What this task involves
Rewrite the part of the 1991 California League season article that begins with the words containing "The 1991 California" and ends with "of the playoffs.", putting "High-A" in place of "Class A-Advanced".

Passage shown
········
- League: California League
- Sport: Baseball
- Duration: April 10 – August 29
- Games: 136
- Teams: 10

Regular season
- League champions: San Jose Giants
- Season MVP: Matt Mieske, High Desert Mavericks

Playoffs
- League champions: High Desert Mavericks
- Runners-up: Stockton Ports

CALL seasons
- ← 1990 1992 →

= 1991 California League season =

The 1991 California League was a Class A-Advanced baseball season played between April 10 and August 29. Ten teams played a 136-game schedule, as the winner of each half of the season qualified for the playoffs, or if a team won both halves of the season, then the club with the second best record qualified for the playoffs.

The High Desert Mavericks won the California League championship, as they defeated the Stockton Ports in the final round of the playoffs.

==Team changes==
- The Riverside Red Wave relocated to Adelanto, California and were renamed to the High Desert Mavericks. The club remained affiliated with the San Diego Padres.
········
Data extract
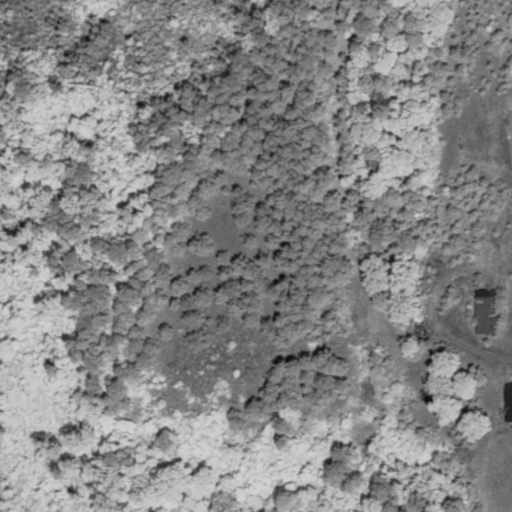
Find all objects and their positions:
building: (485, 312)
building: (508, 403)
········
Response
The 1991 California League was a High-A baseball season played between April 10 and August 29. Ten teams played a 136-game schedule, as the winner of each half of the season qualified for the playoffs, or if a team won both halves of the season, then the club with the second best record qualified for the playoffs.

The High Desert Mavericks won the California League championship, as they defeated the Stockton Ports in the final round of the playoffs.